Malheur County Clerk issues voting process statement

Gayle Trotter, who became county clerk Aug. 1 2017, stands at the front counter in the clerk’s office in the Malheur County Courthouse in this photo from July of 2017.

VALE — Gayle Trotter will not be moving far when she becomes county clerk, replacing retiring Deborah DeLong effective Aug. 1.

Malheur County Court appointed Trotter on Wednesday, after interviewing five candidates. Her appointment is through December 2018, the end of DeLong’s current term. Trotter said she will be seeking election to the position in 2018.

Trotter has worked in the clerk’s office for about 19 years, starting in 1998, she said.

She moved with her family to Ontario as a junior, graduating from Ontario High School, and then attended Treasure Valley Community College, where she received an associate degree in business management. She worked at Land Title in Ontario for five years, before seeking a position in the clerk’s office.

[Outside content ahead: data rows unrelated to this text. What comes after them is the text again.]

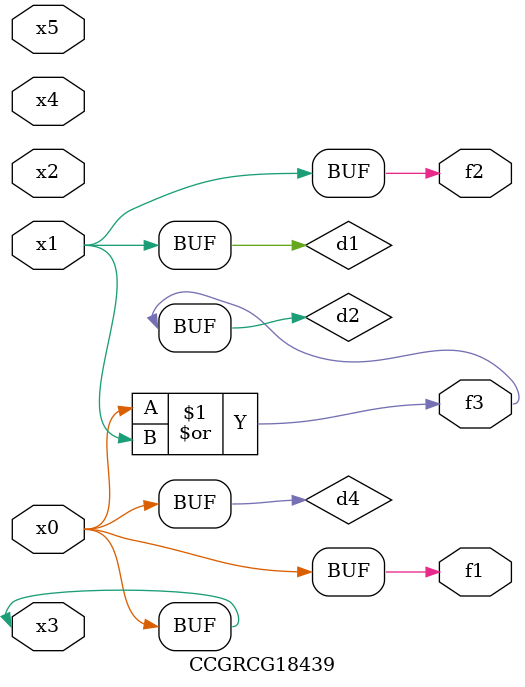
<source format=v>
module CCGRCG18439(
	input x0, x1, x2, x3, x4, x5,
	output f1, f2, f3
);

	wire d1, d2, d3, d4;

	and (d1, x1);
	or (d2, x0, x1);
	nand (d3, x0, x5);
	buf (d4, x0, x3);
	assign f1 = d4;
	assign f2 = d1;
	assign f3 = d2;
endmodule

</source>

“I live in Vale,” Trotter said. “I wanted to see if could get a job closer to home.”

Trotter’s first position was recording clerk. From there, she worked her up way to election deputy and

has been serving as

chief deputy clerk/elections, a position she has held for 10 years. She also acted as clerk in DeLong’s absence.

When she began working in the clerk’s office, voting by mail had just been voted in, and counting of ballots was now being done in the courthouse. Trotter was involved in posting the results in the corridor.

“I made the big sheets hanging in the hallway,” she said.

That is no longer done, as the elections are posted online.

By the time she became elections clerk, although the ballots are still paper, the counting system was automated, Trotter said. However, any recounts are done fully by hand, after a counting board has been convened, she said.

One of the biggest challenges is coming back to work the morning after an election, after only about three hours of sleep, and trying to operate the office in a normal fashion, Trotter said. Also, with the end of the Oregon legislative session there will be more changes coming down in the different processes office staff will have to deal with, she said.

The big changes for her in becoming county clerk, Trotter said, are that she will be managing the operations in the office, and will not have the luxury of passing questions on.

“I will have to make the decisions.”

It may be several weeks before a new person is hired to bring staff back up to four, Trotter said.

“We want to get back to full staff.”

Trotter and her husband, Jody, who works in construction, have two daughters. When not in the office, Trotter said, she is often attending her oldest daughter’s basketball and tennis games.